STEAM PARK was made possible by grants from the Toyota USA Foundation and Toyota Motor North America totaling $1.5 million. For nearly two decades, Toyota’s Research & Development located in Michigan has collaborated on several initiatives with Ann Arbor Hands-On Museum, which serves close to 400,000 visitors annually across the state. This long-standing collaboration underscores Toyota’s commitment to the communities it serves while inspiring the next generation towards STEAM.
“As Toyota transitions to a mobility company, we think that the STEAM Park really aligns with our fundamentals,” said Jeff Makarewicz, group vice president and Toyota USA Foundation director. “Through new connected, automated, and electrification technologies, we are trying to solve some of the world’s most critical problems, but we can’t do it alone. We need to inspire the next generation of innovators and problem solvers, and that is what STEAM Park does.”
In addition to opening STEAM PARK, the Ann Arbor Hands-On Museum is working to refresh the popular preschool gallery.
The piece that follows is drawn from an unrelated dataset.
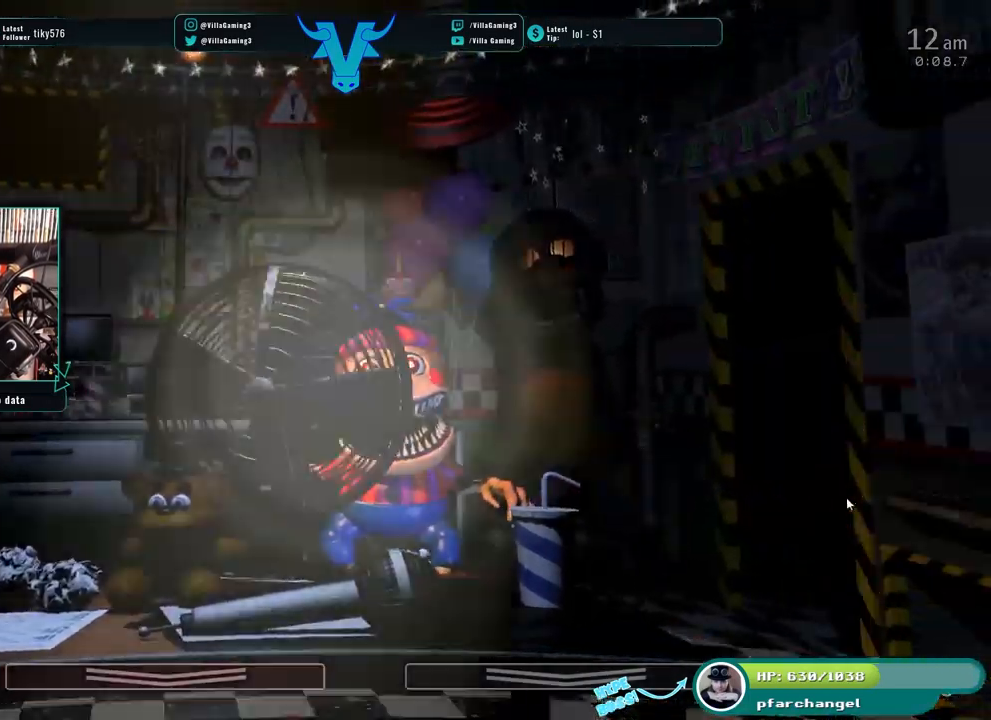
{"keys": [], "events": [[483, "z", "up"]]}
Toyota’s funding will support its renovation, which will be called STEAM PLAY, and the creation of new preschool exhibits.
STEAM PARK exhibits include:
- Time Switch Cuckoo Clock: A unique art piece, this exhibit invites exploration and interaction with a range of mechanical and electric technologies that span over 500 years from the first mechanical clocks of the late Middle Ages to the current electronic technologies we depend upon today.
- Roulette Curves: The world’s first of its kind digital logarithmic spiral drawing tool machine. Visitors create beautiful repeating patterns by picking from an array of colored line widths.
- Propeller Chair: Visitors work to hoist themselves in a chair up to the ceiling and slowly propel down to experience the slow decent with gravity.
STEAM PARK is included with regular admission to the Museum. Admission is $16 per person, free for members, and $3 each (for up to 6 people) for those holding EBT cards. Special discount membership packages will be available on opening weekend, and for a special discounted weekend in September. Normal Museum hours are Tuesday through Thursday, and Saturday from 10 a.m.-5 p.m.
About the Ann Arbor Hands-On Museum
Offering more than 250 interactive exhibits, the Ann Arbor Hands-On Museum attracts nearly 300,000 visitors annually creating moments of discovery that inspire curiosity, exploration and respect for STEM and the natural world. In addition to exhibits and engaging programming, the Museum and our Leslie Science & Nature Center offers award-winning distance learning, nature, and outreach programming for schools and libraries statewide and around the world. The Museum is the founder of the Unity in LearningInitiative, the regional gateway to hands-on discovery, exploration of the natural world, and experiences that take flight. Visit www.aahom.org or call 734.995.5439 for information.
Toyota (NYSE:TM) has been a part of the cultural fabric in North America for more than 60 years, and is committed to advancing sustainable, next-generation mobility through our Toyota and Lexus brands plus our 1,800 dealerships.
Toyota has created a tremendous value chain and directly employs more than 47,000 in North America. The company has contributed world-class design, engineering, and assembly of more than 40 million cars and trucks at our 14 manufacturing plants, 15 including our joint venture in Alabama that begins production in 2021.
The Toyota USA Foundation is a charitable endowment created to support education programs serving kindergarten through 12th-grade students and their teachers in the United States, with an emphasis on science, technology, engineering, and math (STEM).